TryParse and Regex.IsMatch are used for two fundamentally different things. Regex.IsMatch tells you if the string in question matches some particular pattern. It returns a yes/no answer. TryParse actually converts the value if possible, and tells you whether it succeeded.

Unless you're very careful in crafting the regular expression, Regex.IsMatch can return true when TryParse will return false. For example, consider the simple case of parsing a byte. With TryParse you have:

byte b;
bool isGood = byte.TryParse(myString, out b);

If the value in myString is between 0 and 255, TryParse will return true.

Now, let's try with Regex.IsMatch. Let's see, what should that regular expression be? We can't just say @"\d+" or even @\d{1,3}". Specifying the format becomes a very difficult job. You have to handle leading 0s, leading and trailing white space, and allow 255 but not 256.

And that's just for parsing a 3-digit number. The rules get even more complicated when you're parsing an int or long.

Regular expressions are great for determining form. They suck when it comes to determining value. Since our standard data types all have limits, determining its value is part of figuring out whether or not the number is valid.

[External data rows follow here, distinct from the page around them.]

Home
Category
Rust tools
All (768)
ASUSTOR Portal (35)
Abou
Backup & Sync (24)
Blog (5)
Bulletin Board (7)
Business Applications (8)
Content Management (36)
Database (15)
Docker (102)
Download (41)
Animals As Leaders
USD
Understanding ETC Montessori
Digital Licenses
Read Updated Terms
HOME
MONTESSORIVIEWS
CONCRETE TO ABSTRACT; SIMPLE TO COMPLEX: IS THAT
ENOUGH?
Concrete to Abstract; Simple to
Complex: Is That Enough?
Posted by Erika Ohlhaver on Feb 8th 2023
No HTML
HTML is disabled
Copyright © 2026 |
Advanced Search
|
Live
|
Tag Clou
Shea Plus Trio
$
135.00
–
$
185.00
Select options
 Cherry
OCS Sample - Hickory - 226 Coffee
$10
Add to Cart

You're better off using TryParse whenever possible, if only to save yourself the headache of trying to come up with a reliable regular expression that will do the validation. It's likely (I'd say almost certain) that a particular TryParse for any of the native types will execute faster than the equivalent regular expression.

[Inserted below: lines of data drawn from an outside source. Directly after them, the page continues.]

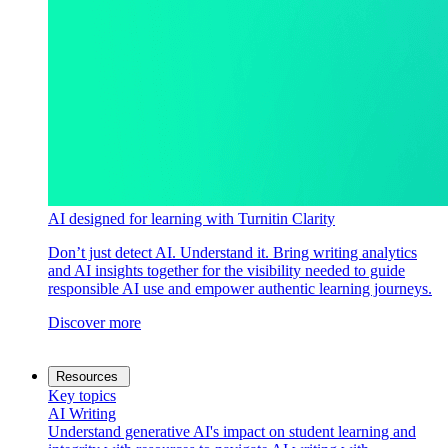
AI designed for learning with Turnitin Clarity
Don’t just detect AI. Understand it. Bring writing analytics
and AI insights together for the visibility needed to guide
responsible AI use and empower authentic learning journeys.
Discover more
Resources
Key topics
AI Writing
Understand generative AI's impact on student learning and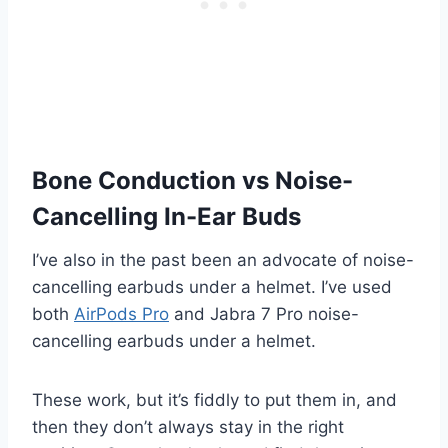
Bone Conduction vs Noise-
Cancelling In-Ear Buds
I’ve also in the past been an advocate of noise-
cancelling earbuds under a helmet. I’ve used
both
AirPods Pro
and Jabra 7 Pro noise-
cancelling earbuds under a helmet.
These work, but it’s fiddly to put them in, and
then they don’t always stay in the right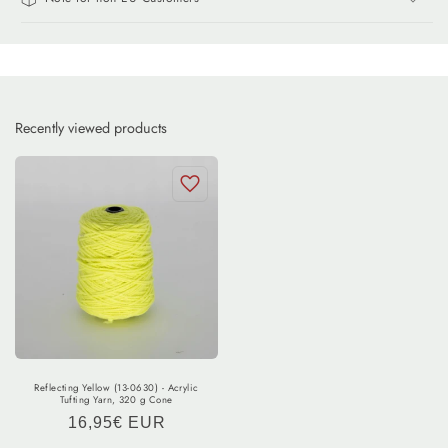
Recently viewed products
Reflecting Yellow (13-0630) - Acrylic
Tufting Yarn, 320 g Cone
Regular
16,95€ EUR
price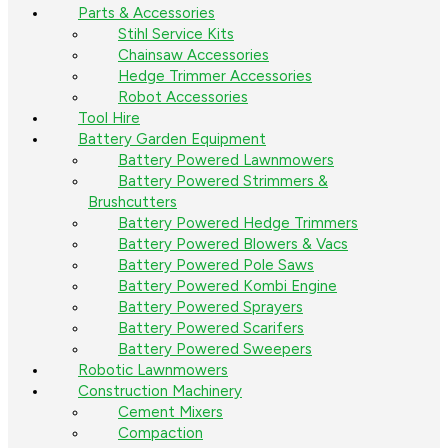
Parts & Accessories
Stihl Service Kits
Chainsaw Accessories
Hedge Trimmer Accessories
Robot Accessories
Tool Hire
Battery Garden Equipment
Battery Powered Lawnmowers
Battery Powered Strimmers &
Brushcutters
Battery Powered Hedge Trimmers
Battery Powered Blowers & Vacs
Battery Powered Pole Saws
Battery Powered Kombi Engine
Battery Powered Sprayers
Battery Powered Scarifers
Battery Powered Sweepers
Robotic Lawnmowers
Construction Machinery
Cement Mixers
Compaction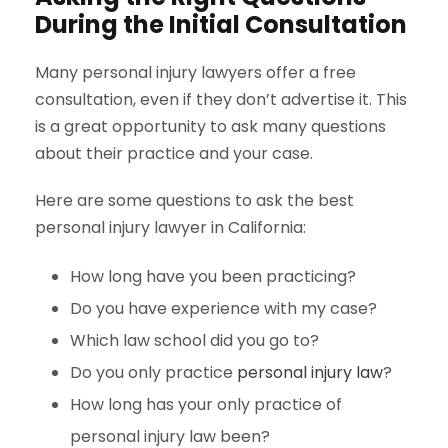
During the Initial Consultation
Many personal injury lawyers offer a free
consultation, even if they don’t advertise it. This
is a great opportunity to ask many questions
about their practice and your case.
Here are some questions to ask the best
personal injury lawyer in California:
How long have you been practicing?
Do you have experience with my case?
Which law school did you go to?
Do you only practice
personal injury law
?
How long has your only practice of
personal injury law been?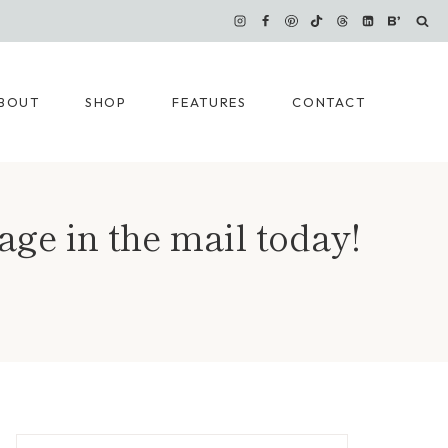
BOUT
SHOP
FEATURES
CONTACT
ge in the mail today!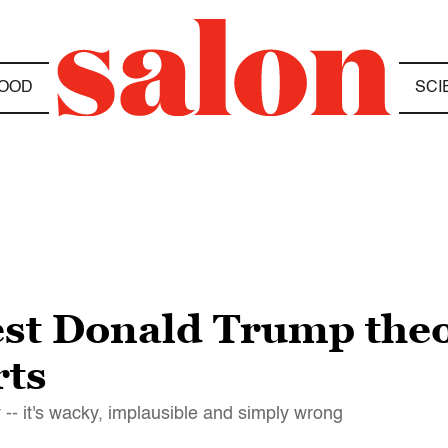
OOD
SCI
st Donald Trump theory
rts
-- it's wacky, implausible and simply wrong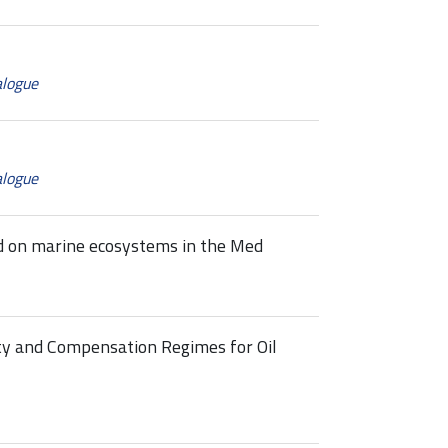
alogue
alogue
ed on marine ecosystems in the Med
ty and Compensation Regimes for Oil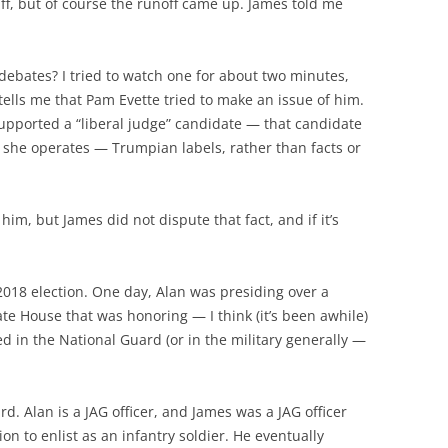
uff, but of course the runoff came up. James told me
ebates? I tried to watch one for about two minutes,
tells me that Pam Evette tried to make an issue of him.
upported a “liberal judge” candidate — that candidate
h she operates — Trumpian labels, rather than facts or
m, but James did not dispute that fact, and if it’s
2018 election. One day, Alan was presiding over a
te House that was honoring — I think (it’s been awhile)
d in the National Guard (or in the military generally —
d. Alan is a JAG officer, and James was a JAG officer
on to enlist as an infantry soldier. He eventually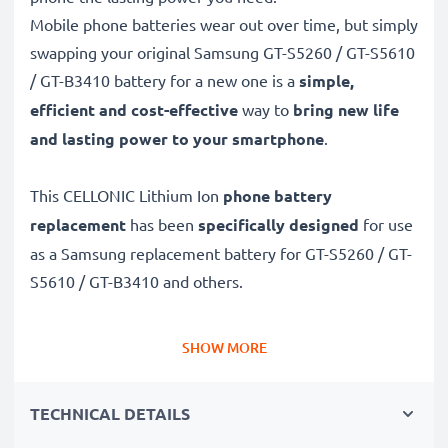
Mobile phone batteries wear out over time, but simply
swapping your original Samsung GT-S5260 / GT-S5610
/ GT-B3410 battery for a new one is a
simple,
efficient and cost-effective
way to
bring new life
and lasting power to your smartphone
.
This CELLONIC Lithium Ion
phone battery
replacement
has been
specifically designed
for use
as a Samsung replacement battery for GT-S5260 / GT-
S5610 / GT-B3410 and others.
Long battery life: Samsung replacement battery
SHOW MORE
AB463651, 950mAh capacity
✔
Replacement Samsung battery
– a perfect
TECHNICAL DETAILS
replacement battery for Samsung GT-S5260 / GT-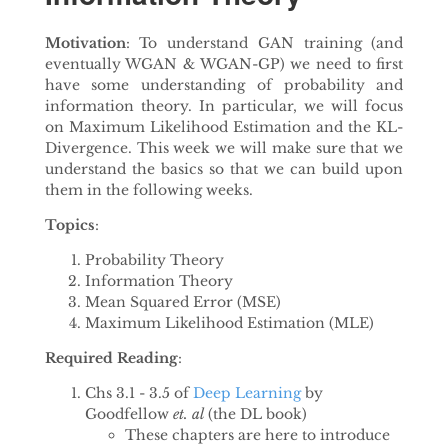
Motivation
: To understand GAN training (and
eventually WGAN & WGAN-GP) we need to first
have some understanding of probability and
information theory. In particular, we will focus
on Maximum Likelihood Estimation and the KL-
Divergence. This week we will make sure that we
understand the basics so that we can build upon
them in the following weeks.
Topics
:
Probability Theory
Information Theory
Mean Squared Error (MSE)
Maximum Likelihood Estimation (MLE)
Required Reading
:
Chs 3.1 - 3.5 of
Deep Learning
by
Goodfellow
et. al
(the DL book)
These chapters are here to introduce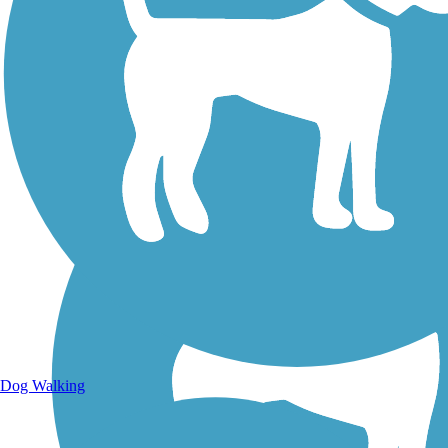
Walking Trails
Dog Walking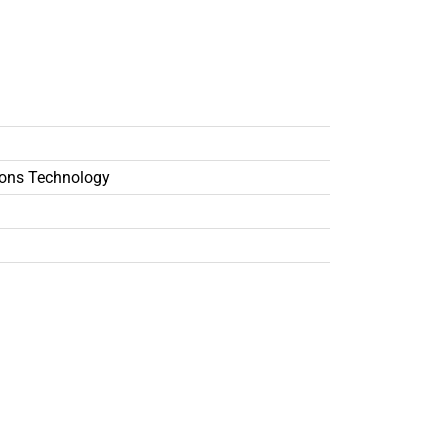
ons Technology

The above said, I've probably spent more time on this answer than your Web page will spend executing your TryParse or Regex.IsMatch--total throughout its entire life. The time to execute these things is so small in the context of everything else your Web site is doing, any time you spend pondering the problem is wasted.

Use TryParse if you can, because it's easier. Otherwise use Regex.



回答3:

Don't try to make regexes do everything.

Sometimes a simple regex will get you 90% of the way and to make it do everything you need the complexity grows ten times or more.

Then I often find that the simplest solution is to use the regex to check the form and then rely on good old code for the value checking.

Take a date for example, use a regex to check for a match on a date format and then use capturing groups to check the values of the individual values.



回答4:

I'd guess TryParse is quicker, but more importantly, it's more expressive.

The regular expressions can get pretty ugly when you consider all the valid values for each data type you're using. For example, with DateTime you have to ensure the month is between 1 and 12, and that the day is within the valid range for that particular month.